In all places, better and worse, there is a basic dominant pattern. Let’s call it if not a paradigm at least an inevitable result of the dominant paradigm now firmly in place. A way of seeing and making choices that is so deeply engraved as part of the received wisdom, that it is all but invisible. But the results are there for all to see.
Thus as a result of this invisible paradigm women in virtually every city in the world are by and large less well served than men. Non-drivers less well than drivers. The elderly and frail less than the active and healthy. Children less well than adults,. The poor far less well than the rich. The unemployed less well than those with jobs. Those of us who cannot really (that “really” is an important word that we shall also be looking into) afford to own and operate cars as opposed to those who can. And if you care to think about it a bit, you can surely complete this list as well as I.
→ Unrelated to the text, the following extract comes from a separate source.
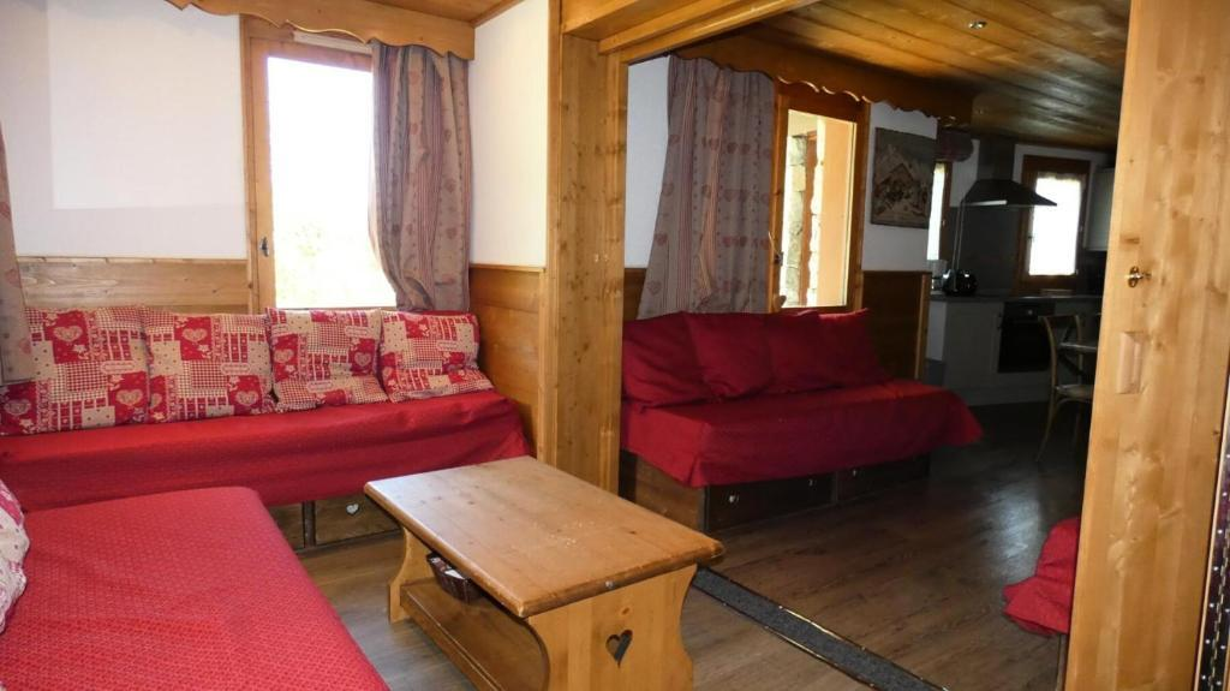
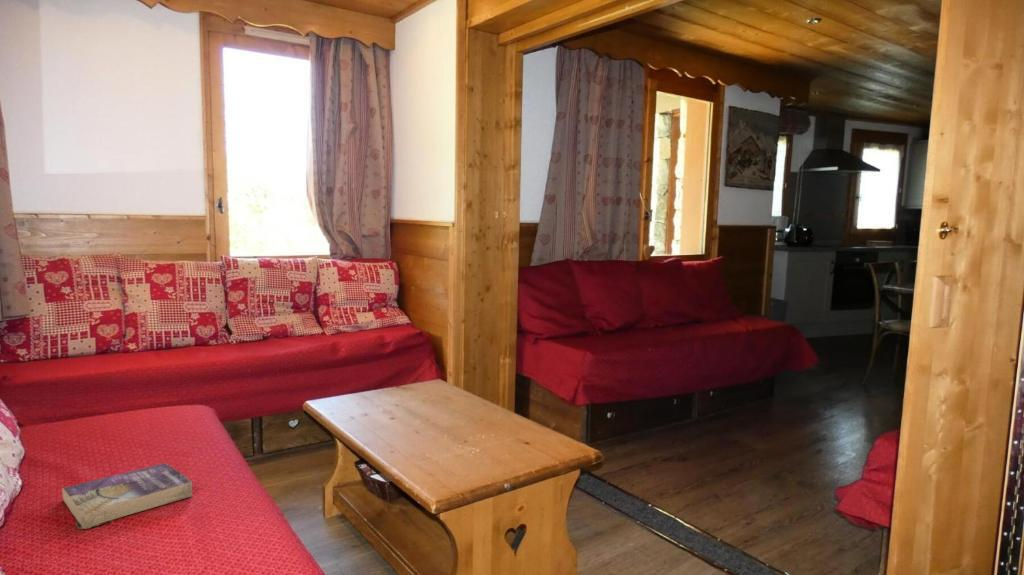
+ book [61,462,194,531]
In a word, in most cities on this gasping planet for the great majority of all people the present transportation arrangements are inequitable. The dominant (a) all-car (b) no-choice transportation arrangements of the 20th century are not doing the job for the transportation majority. They are grotesquely unfair; they are also highly inefficient, socially and environmentally destructive and unaffordably uneconomic.
Turning it around
So what if we were to turn the situation around and take as a starting point for public policy and investments not so much the dominant twentieth century values of speed (ever faster), distance (ever farther) and indifference (ever more) but 21st-century values of equity, frugality (this is not a negative word), social justice and deep democracy? And that of course is what this project is all about.
One of the key pillars behind this program is a belief that, properly engaged, the move to equity-based transportation can lead to greater efficiency and economy both for specific groups and individuals, and also for the city and its region as a whole. That it is to say that it is going to be a step up, not a step down!
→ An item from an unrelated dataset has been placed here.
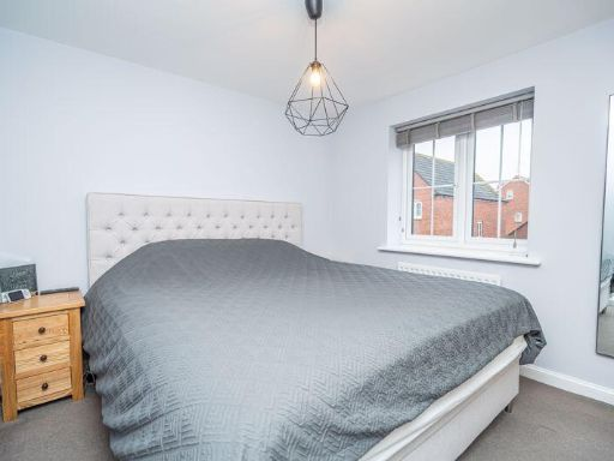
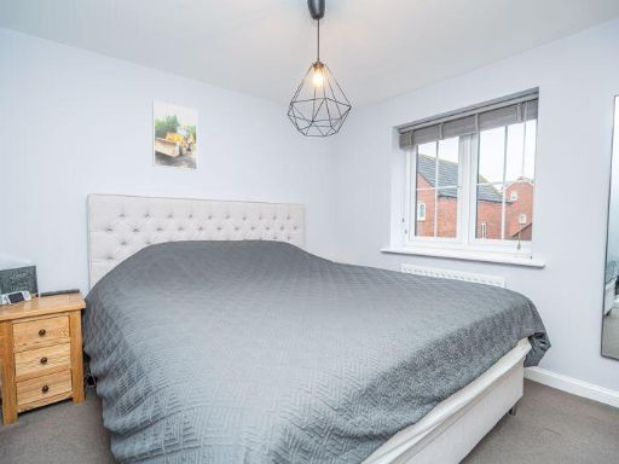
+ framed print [151,100,198,172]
If we redraw the system to make it better for women of all ages and life condition, it will be better for men as well. Better for the frail and elderly, then better for the rest as well. Better and safer for children, then better and safer for all. Better for the poor, then well, believe it or not, better for the rich as well.
At the end of the day, once you understand and accept the basic principle of equity a huge number of other good things follow: quality of life for all, resource and energy efficiency, financial integrity, new targets for entrepreneurship, technology and innovation, local environmental and planetary climate impacts, social peace and solidarity. The present we want for ourselves, our families and neighbors. The future that we want for our children and grandchildren and future generations.
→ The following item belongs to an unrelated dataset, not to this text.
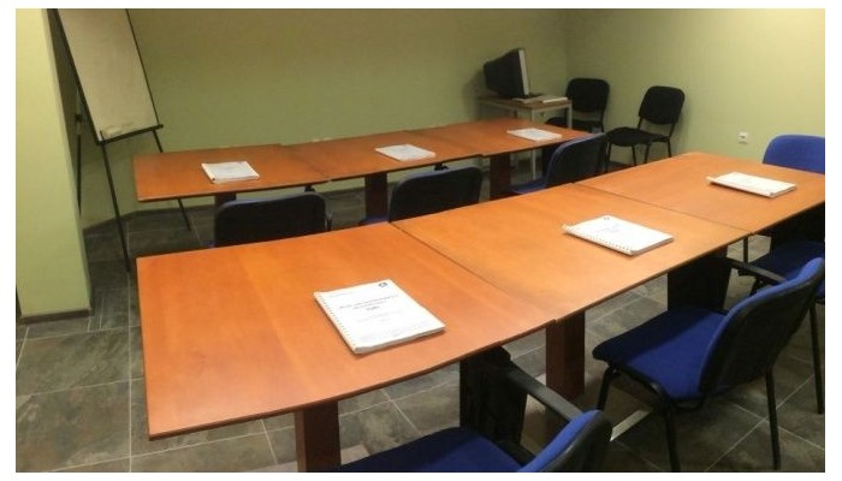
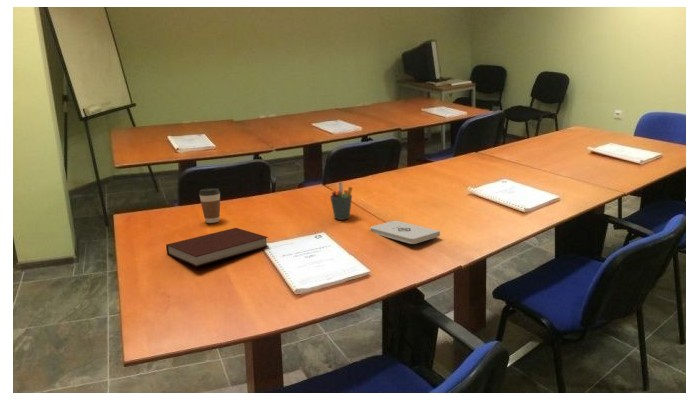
+ notebook [165,227,269,268]
+ pen holder [329,181,353,221]
+ coffee cup [198,187,221,224]
+ notepad [369,220,441,245]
And you have only to look in one place to see if you have it — and that is on the streets of your city. If the mayor, all public servants, and the top economic 20% of your community travel by the same means as the other 80%, you have an equitable system. If not, not! It’s that simple.
With that behind us, now we know where to start.
PS. Once we have established the basic principles, the real work begins. The creation of a competitive, affordable, non-solo-car transportation system – remember, we are taking about an (a) better-than-car, (b) multi-layer, (c) high-efficiency, (d) high-choice, (e) transformative mobility system — is possible, but it requires effort, brains and fire in your belly to get there. But the final result — equity – efficiency — economy — excellence — will well be worth all that hard work it it is going to take to get there. So, off we go.
# # #
Very interesting discussion. Is this the starting point of a future series?
Thank you for asking. And yes it very much is. Stay tuned to World Streets to follow progress as it develops.
Pingback: The Problem With Entertainment Districts | Streetsblog.net
Hi Eric – sounds like a great series being developed.
One short thought on this is that a drive towards a more equitable transport system, involving more use of shared/common modes, at least to some extent interacts with the inequity in broader society. I.E. given the need for transfers at stations, then we need to improve public space to make these more pleasant for all citizens. And dare I say it, this includes the difficult topics like vagrancy/begging that sometimes goes on in such places – and the social & economic reasons behind these, and how to at least ameliorate them.
I’m not saying that these broader issues should in any way be a barrier to getting started on a more equitable transportation system – and perhaps the effort to do so is one of the ways these broader problems start getting addressed.
Thanks. I could not agree more Patrick. If there is misery in our society the most important thing is that we see it. Hide it and it will fester. See it out in the open and we are obliged to react. And that’s a key part of the equity argument.